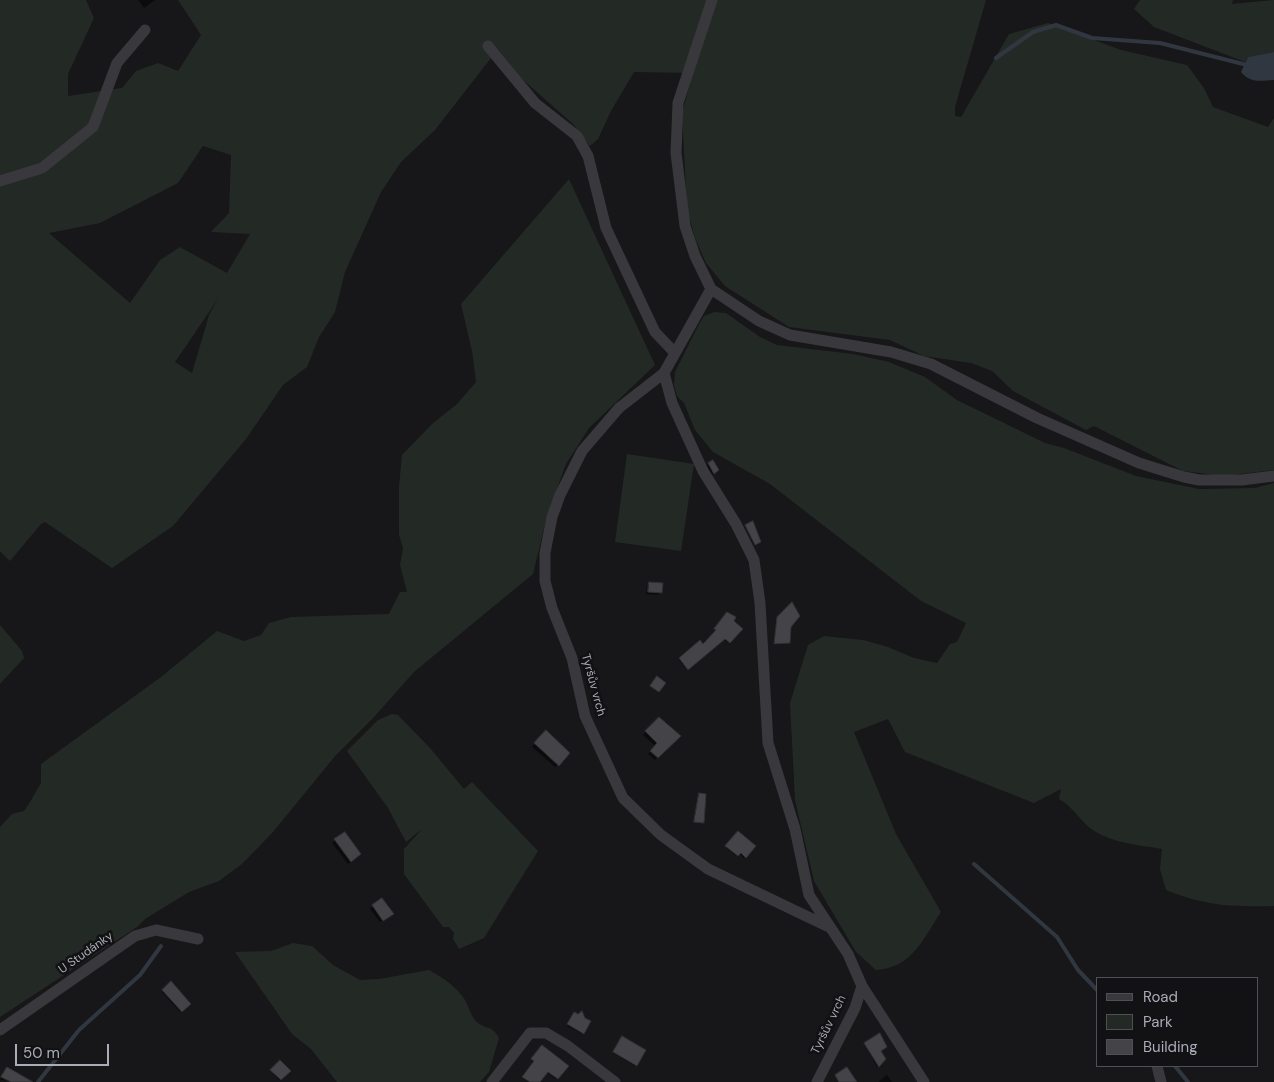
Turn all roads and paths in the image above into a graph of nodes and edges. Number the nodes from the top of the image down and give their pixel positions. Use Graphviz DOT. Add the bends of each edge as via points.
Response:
graph roads {
  1 [pos="712,0"];
  2 [pos="145,30"];
  3 [pos="488,46"];
  4 [pos="0,181"];
  5 [pos="711,288"];
  6 [pos="674,352"];
  7 [pos="664,373"];
  8 [pos="1274,476"];
  9 [pos="829,927"];
  10 [pos="198,939"];
  11 [pos="862,986"];
  12 [pos="0,1030"];
  13 [pos="1157,1067"];
  14 [pos="492,1082"];
  15 [pos="615,1082"];
  16 [pos="817,1082"];
  17 [pos="924,1082"];
  18 [pos="1161,1082"];
  1 -- 5 [label="street" via="678,103 676,153 685,226"];
  2 -- 4 [label="street" via="117,63 93,127 42,168"];
  3 -- 6 [label="street" via="535,102 577,136 588,156 606,228 655,332"];
  5 -- 6 [label="street, Tyršův vrch"];
  5 -- 8 [label="street" via="759,321 790,335 891,352 931,364 1037,418 1139,463 1199,480"];
  6 -- 7 [label="street, Tyršův vrch"];
  7 -- 9 [label="street, Tyršův vrch" via="672,403 704,470 754,560 760,603 768,743 795,829 809,895"];
  7 -- 9 [label="street, Tyršův vrch" via="618,408 582,451 552,517 544,564 548,597 572,658 585,716 623,798 660,835 708,869"];
  9 -- 11 [label="street, Tyršův vrch" via="848,954"];
  10 -- 12 [label="street, U Studánky" via="156,930 136,936"];
  11 -- 16 [label="street, Tyršův vrch" via="855,1008"];
  11 -- 17 [label="street"];
  13 -- 18 [label="street"];
  14 -- 15 [label="street" via="530,1033 546,1033"];
}
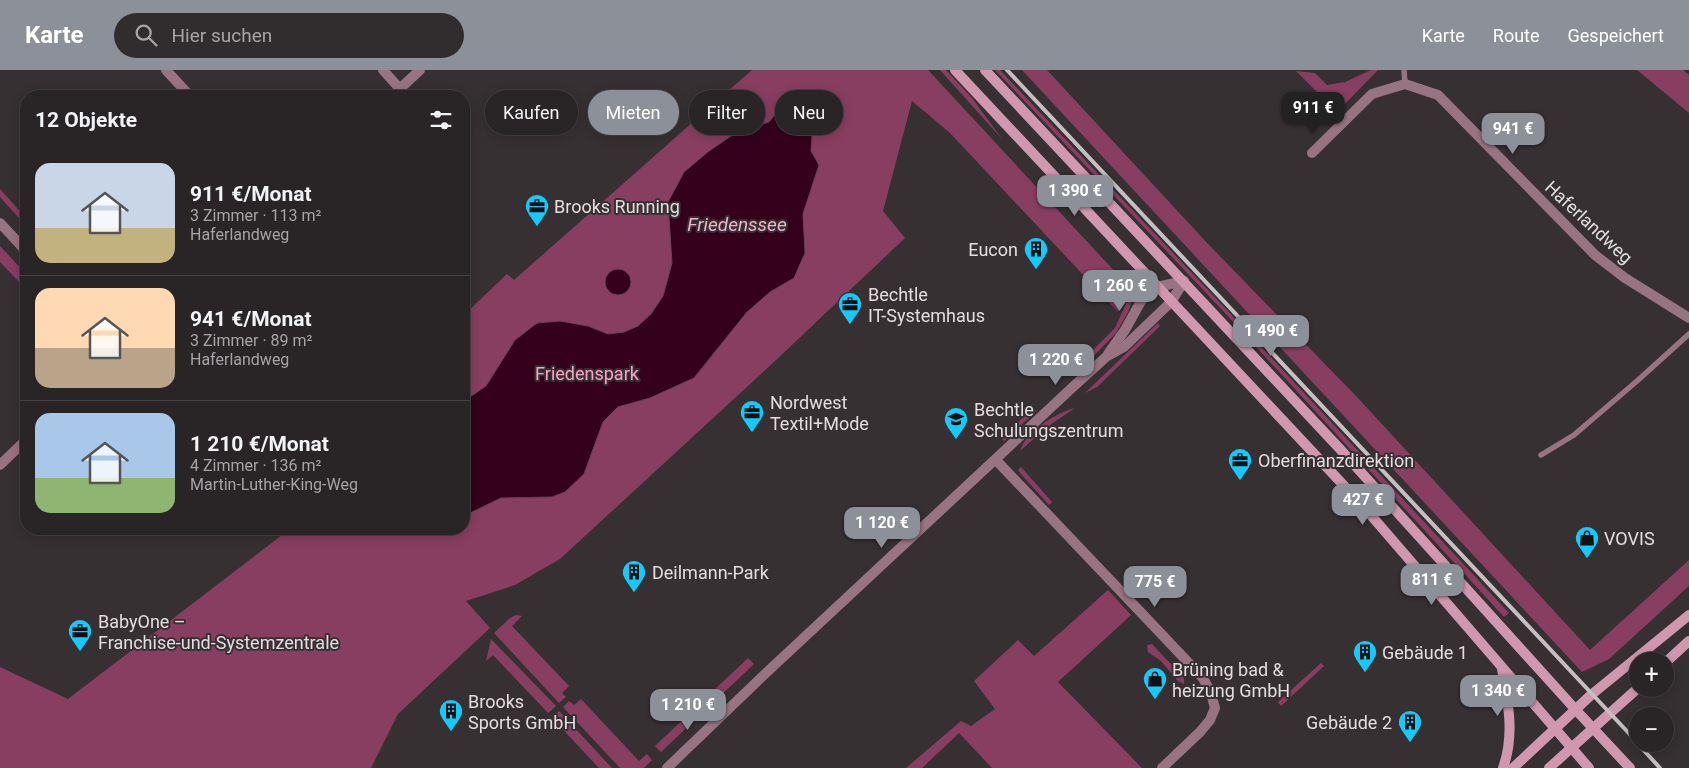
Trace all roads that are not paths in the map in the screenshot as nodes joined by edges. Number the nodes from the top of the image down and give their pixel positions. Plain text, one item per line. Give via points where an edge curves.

---------------

▸ Exercise description
Go through the listing above and quote it exactly, apart from its images.

▸ Result of the task
Turn all roads and paths in the image above into a graph of nodes and edges. Number the nodes from the top of the image down and give their pixel positions. Use Graphviz DOT. Add the bends of each edge as via points.
Response:
graph roads {
  1 [pos="712,0"];
  2 [pos="145,30"];
  3 [pos="488,46"];
  4 [pos="0,181"];
  5 [pos="711,288"];
  6 [pos="674,352"];
  7 [pos="664,373"];
  8 [pos="1274,476"];
  9 [pos="829,927"];
  10 [pos="198,939"];
  11 [pos="862,986"];
  12 [pos="0,1030"];
  13 [pos="1157,1067"];
  14 [pos="492,1082"];
  15 [pos="615,1082"];
  16 [pos="817,1082"];
  17 [pos="924,1082"];
  18 [pos="1161,1082"];
  1 -- 5 [label="street" via="678,103 676,153 685,226"];
  2 -- 4 [label="street" via="117,63 93,127 42,168"];
  3 -- 6 [label="street" via="535,102 577,136 588,156 606,228 655,332"];
  5 -- 6 [label="street, Tyršův vrch"];
  5 -- 8 [label="street" via="759,321 790,335 891,352 931,364 1037,418 1139,463 1199,480"];
  6 -- 7 [label="street, Tyršův vrch"];
  7 -- 9 [label="street, Tyršův vrch" via="672,403 704,470 754,560 760,603 768,743 795,829 809,895"];
  7 -- 9 [label="street, Tyršův vrch" via="618,408 582,451 552,517 544,564 548,597 572,658 585,716 623,798 660,835 708,869"];
  9 -- 11 [label="street, Tyršův vrch" via="848,954"];
  10 -- 12 [label="street, U Studánky" via="156,930 136,936"];
  11 -- 16 [label="street, Tyršův vrch" via="855,1008"];
  11 -- 17 [label="street"];
  13 -- 18 [label="street"];
  14 -- 15 [label="street" via="530,1033 546,1033"];
}
Trace all roads that are not paths in the map in the screenshot as nodes joined by edges. Number the nodes from the top of the image down and give their pixel positions. Plain text, one item per line. Give via points where an edge curves.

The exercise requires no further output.